[Opening READING TEXT section]

Lyft’s IPO prospectus presented ridesharing unit revenue data but Uber did not. Uber only presented the sum of car service and food delivery trips, so prospectus readers couldn’t figure out what customers were paying for the two services separately, or how prices for the two services have changed. The combined data suggest that both growth rates and pricing was declining in the second half of 2018, but prospectus readers have no way to identify the underlying problems, or whether those problem are likely to get worse.

Uber’s S-1 provides absolutely no data on operational efficiency. Its claims about synergies and scale/network effects are completely unsubstantiated. It says, “Our strategy is to create the largest network in each market so that we can have the greatest liquidity network effect, which we believe leads to a margin advantage” and that synergies “across our platform offerings …effectively lower our costs and allow us to invest in a scalable way that becomes increasingly efficient as we grow with each new product or offering.” But Uber fails to provide any supporting evidence about productivity gains or actual margin improvements.

The S-1 highlights the importance of “technologies” that allow better matching of supply and demand and more optimal pricing. But it makes no effort to demonstrate whether these technologies are any better than tools used by other companies and presents no evidence showing that the alleged better matching of supply and demand actually reduced unit costs or how its sophisticated pricing systems actually increased unit revenues. Although Uber’s entire legal defense of its “independent contracting” model is that it is a software company and not a transportation provider, the prospectus does not even pretend that it is a software company.

[Closing READING TEXT section]

#### [WHAT NEEDS TO BE DONE]
Copy out the passage on Uber's prospectus word for word, in full. The material after this passage comes from a separate source.

[Opening SUPPLIED MATERIAL section]

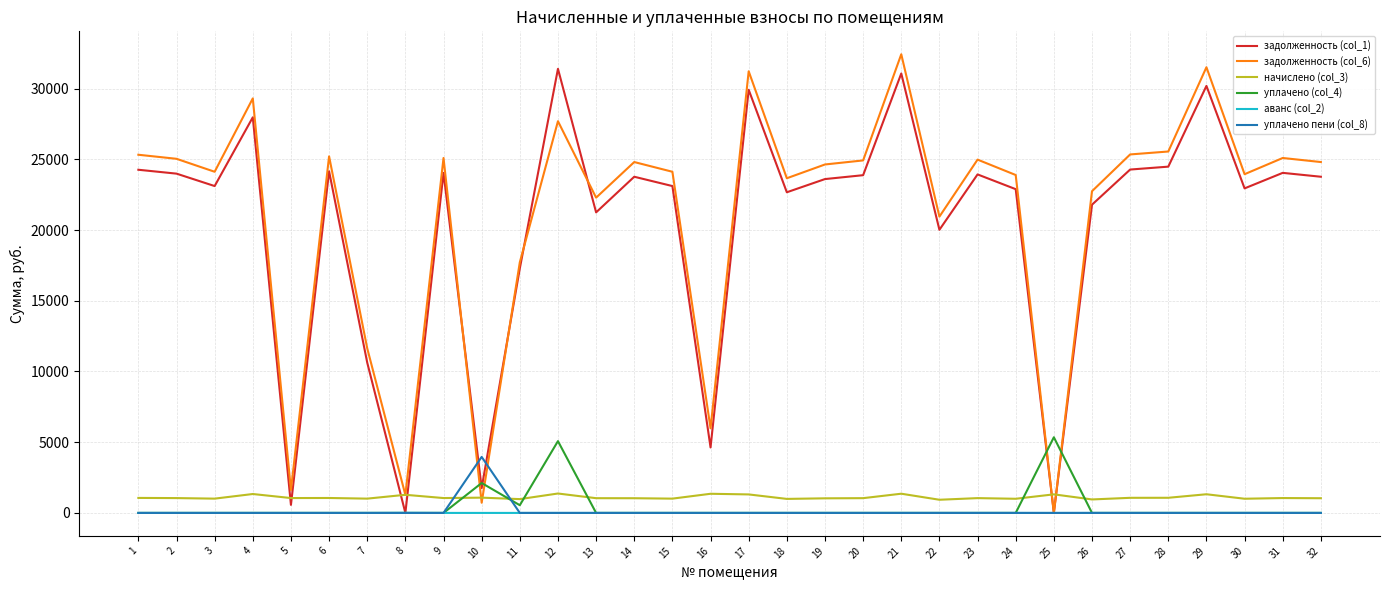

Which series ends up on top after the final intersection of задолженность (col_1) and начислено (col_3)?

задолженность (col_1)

[Closing SUPPLIED MATERIAL section]

#### [REPLY TO THE EXERCISE]
Lyft’s IPO prospectus presented ridesharing unit revenue data but Uber did not. Uber only presented the sum of car service and food delivery trips, so prospectus readers couldn’t figure out what customers were paying for the two services separately, or how prices for the two services have changed. The combined data suggest that both growth rates and pricing was declining in the second half of 2018, but prospectus readers have no way to identify the underlying problems, or whether those problem are likely to get worse.

Uber’s S-1 provides absolutely no data on operational efficiency. Its claims about synergies and scale/network effects are completely unsubstantiated. It says, “Our strategy is to create the largest network in each market so that we can have the greatest liquidity network effect, which we believe leads to a margin advantage” and that synergies “across our platform offerings …effectively lower our costs and allow us to invest in a scalable way that becomes increasingly efficient as we grow with each new product or offering.” But Uber fails to provide any supporting evidence about productivity gains or actual margin improvements.

The S-1 highlights the importance of “technologies” that allow better matching of supply and demand and more optimal pricing. But it makes no effort to demonstrate whether these technologies are any better than tools used by other companies and presents no evidence showing that the alleged better matching of supply and demand actually reduced unit costs or how its sophisticated pricing systems actually increased unit revenues. Although Uber’s entire legal defense of its “independent contracting” model is that it is a software company and not a transportation provider, the prospectus does not even pretend that it is a software company.